Every composition decision was made to honor the subject rather than perform for the camera. The result is a portrait series defined by intimacy, restraint, and emotional clarity.
The Misi shoot leaned into energy, dynamism, and narrative tension. Where the Iha series asked for stillness, this direction called for moment — the in-between, the gesture caught mid-thought.
Wardrobe, location, and compositional framing were chosen to amplify Misi's distinct character. The images read as stills from a story you want to see the rest of.
For Sanjana, the core directorial question was: what does light do to a person's story? The shoot explored how shadow, angle, and quality of light can shift a subject's emotional register entirely — from soft and approachable to enigmatic and architectural.
The compositional language is deliberate and unhurried — frames that reward a second look. Sanjana was directed to inhabit the light rather than pose within it.
Stome is a clothing brand with a distinctive aesthetic — moody, tactile, and quietly industrial. The brief called for a visual language that could hold the garments at the center without losing the brand's dark-romantic atmosphere.

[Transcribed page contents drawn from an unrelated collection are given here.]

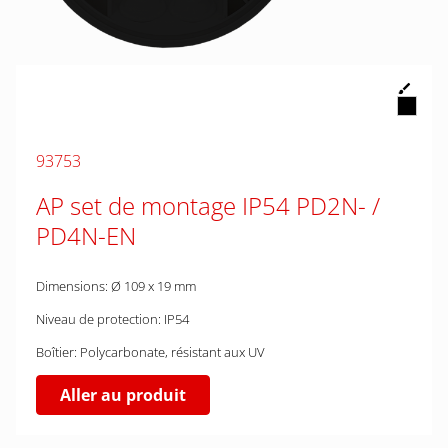
93753
AP set de montage IP54 PD2N- /
PD4N-EN
Dimensions: Ø 109 x 19 mm
Niveau de protection: IP54
Boîtier: Polycarbonate, résistant aux UV
Aller au produit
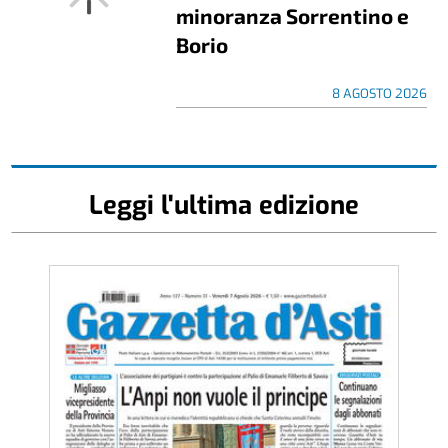
minoranza Sorrentino e
Borio
8 AGOSTO 2026
Leggi l'ultima edizione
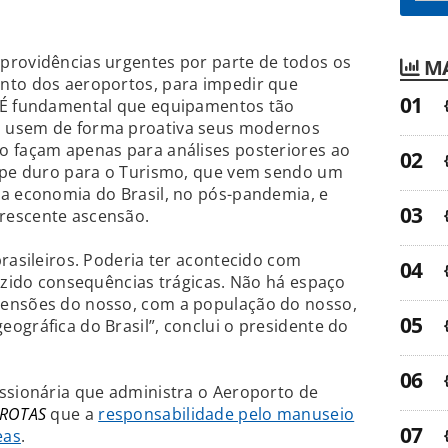
providências urgentes por parte de todos os
MA
nto dos aeroportos, para impedir que
. É fundamental que equipamentos tão
 usem de forma proativa seus modernos
o façam apenas para análises posteriores ao
olpe duro para o Turismo, que vem sendo um
da economia do Brasil, no pós-pandemia, e
rescente ascensão.
brasileiros. Poderia ter acontecido com
razido consequências trágicas. Não há espaço
mensões do nosso, com a população do nosso,
ográfica do Brasil”, conclui o presidente do
essionária que administra o Aeroporto de
NROTAS
que a
responsabilidade pelo manuseio
eas
.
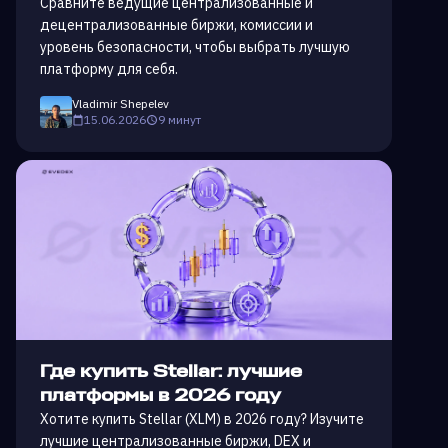
Сравните ведущие централизованные и
децентрализованные биржи, комиссии и
уровень безопасности, чтобы выбрать лучшую
платформу для себя.
Vladimir Shepelev
15.06.2026
9 минут
Где купить Stellar: лучшие
платформы в 2026 году
Хотите купить Stellar (XLM) в 2026 году? Изучите
лучшие централизованные биржи, DEX и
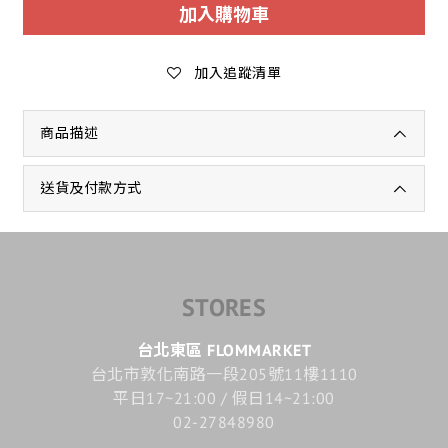
加入購物車
加入追蹤清單
商品描述
送貨及付款方式
STORES
台北東區 FLOMMARKET
台北市敦化南路一段205號11樓1110
平日17~21:00 / 假日14~21:00
02-27848980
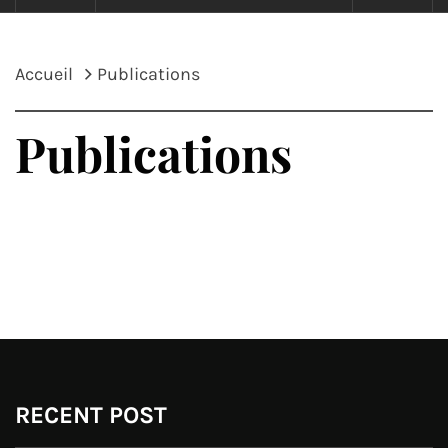
Accueil
Publications
Publications
RECENT POST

The shoot built a complete brand world: considered styling, deliberate locations, and a tonal palette drawn directly from Stome's material sensibility. Every frame was designed to function independently as a campaign image while cohering as a system.
Every subject carries a world inside them. My job as a director is to find the frame that lets that world breathe.
Across these four shoots, the common thread is intentionality — every directorial decision, from light source to spatial arrangement, was made in service of the subject. Creative direction is not about imposing a vision; it is about creating the conditions under which someone's authentic presence can become an image.